Thousands of drug convictions at stake in Massachusetts case
BOSTON (AP) - None of the tens of thousands of defendants convicted of drug crimes after a chemist in a Massachusetts lab tampered with evidence should be convicted of a harsher sentence if they seek a new trial, the American Civil Liberties Union argued Thursday.
The case before the Massachusetts Supreme Judicial Court involves Annie Dookhan, a drug lab chemist who was sentenced in 2013 to at least three years in prison after admitting she faked test results.
ACLU lawyer Matthew Segal said many so-called "Dookhan defendants" are afraid of asking a judge to vacate their guilty pleas in order to seek a new trial because under state law, they can be prosecuted for crimes that had been dropped when they entered their original plea deal.
"They are afraid, and with good reason," said Segal, the legal director for the ACLU of Massachusetts.
Lawyers for the Suffolk and Essex County District Attorney's offices opposed the request, saying prosecutors should not be limited if a case is retried.
The Committee for Public Counsel Services, which oversees public defenders in Massachusetts, said prosecutors have also delayed in providing basic information to help identify and reach out to affected convicts, a notion the district attorney's offices disputed.
The ACLU and the committee estimates over 40,000 convictions are linked with the drug lab scandal, but prosecutors suggested the number is closer to 20,000.
"We're two and a half years out from this (scandal) and we're still no closer to providing relief," said Benjamin Keehn, the committee's lawyer. "It could be 20,000, 30,000 or 40,000 people.

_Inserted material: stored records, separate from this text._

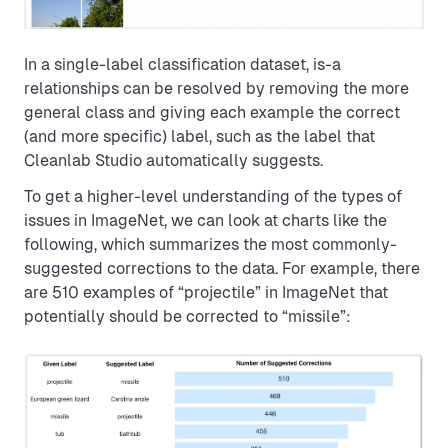
In a single-label classification dataset, is-a
relationships can be resolved by removing the more
general class and giving each example the correct
(and more specific) label, such as the label that
Cleanlab Studio automatically suggests.
To get a higher-level understanding of the types of
issues in ImageNet, we can look at charts like the
following, which summarizes the most commonly-
suggested corrections to the data. For example, there
are 510 examples of “projectile” in ImageNet that
potentially should be corrected to “missile”: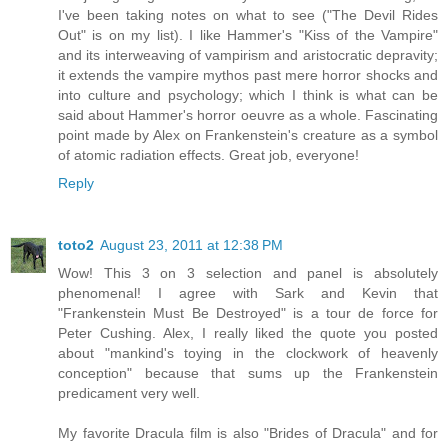
I've been taking notes on what to see ("The Devil Rides
Out" is on my list). I like Hammer's "Kiss of the Vampire"
and its interweaving of vampirism and aristocratic depravity;
it extends the vampire mythos past mere horror shocks and
into culture and psychology; which I think is what can be
said about Hammer's horror oeuvre as a whole. Fascinating
point made by Alex on Frankenstein's creature as a symbol
of atomic radiation effects. Great job, everyone!
Reply
toto2
August 23, 2011 at 12:38 PM
Wow! This 3 on 3 selection and panel is absolutely
phenomenal! I agree with Sark and Kevin that
"Frankenstein Must Be Destroyed" is a tour de force for
Peter Cushing. Alex, I really liked the quote you posted
about "mankind's toying in the clockwork of heavenly
conception" because that sums up the Frankenstein
predicament very well.
My favorite Dracula film is also "Brides of Dracula" and for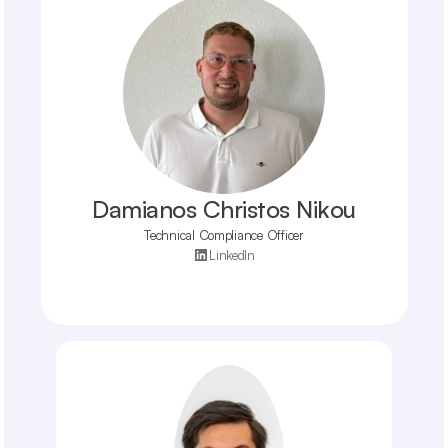
Damianos Christos Nikou
Technical Compliance Officer
LinkedIn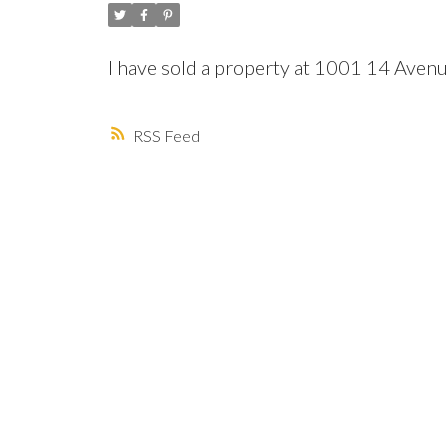
I have sold a property at 1001 14 Ave
RSS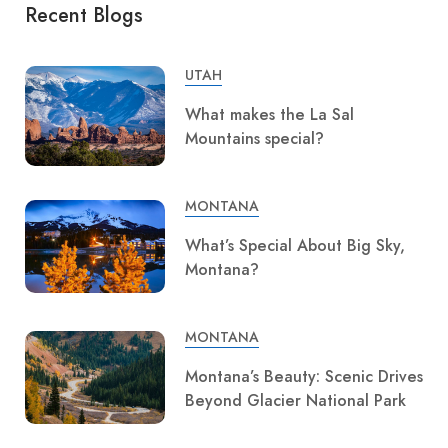
Recent Blogs
UTAH
What makes the La Sal
Mountains special?
MONTANA
What’s Special About Big Sky,
Montana?
MONTANA
Montana’s Beauty: Scenic Drives
Beyond Glacier National Park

We don't know."
The justices are expected to rule at a later date on the ACLU's petition.
The scandal erupted when Dookhan admitted she tampered with evidence at the William A. Hinton State Laboratory Institute in Boston. The scandal forced the closure of the drug lab in 2012.

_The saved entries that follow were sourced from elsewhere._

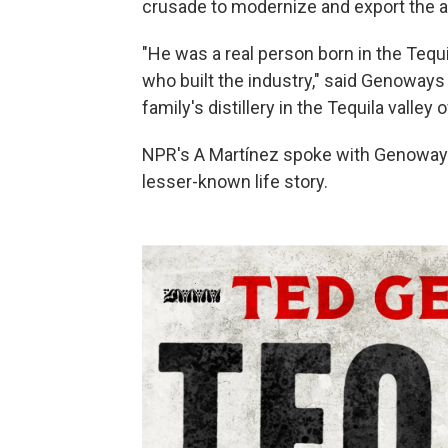
crusade to modernize and export the al
"He was a real person born in the Tequ
who built the industry," said Genoways
family's distillery in the Tequila valley
NPR's A Martínez spoke with Genoways 
lesser-known life story.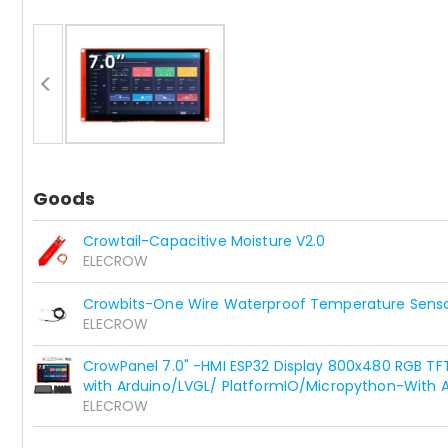
Goods
Crowtail-Capacitive Moisture V2.0
ELECROW
Crowbits-One Wire Waterproof Temperature Sens
ELECROW
CrowPanel 7.0" -HMI ESP32 Display 800x480 RGB T
with Arduino/LVGL/ PlatformIO/Micropython-With A
ELECROW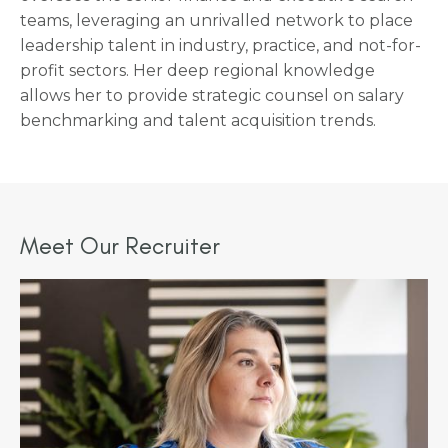
teams, leveraging an unrivalled network to place
leadership talent in industry, practice, and not-for-
profit sectors. Her deep regional knowledge
allows her to provide strategic counsel on salary
benchmarking and talent acquisition trends.
Meet Our Recruiter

Dookhan eventually pleaded guilty to obstruction of justice, perjury and tampering with evidence.
Thursday's hearing was in the case of Bridgeman vs. District Attorney for Suffolk County. It centered on three people who had pleaded guilty to drug-related charges based on evidence tested and potentially tainted by Dookhan.
The court also heard arguments Thursday in two other cases related to the state drug lab scandal.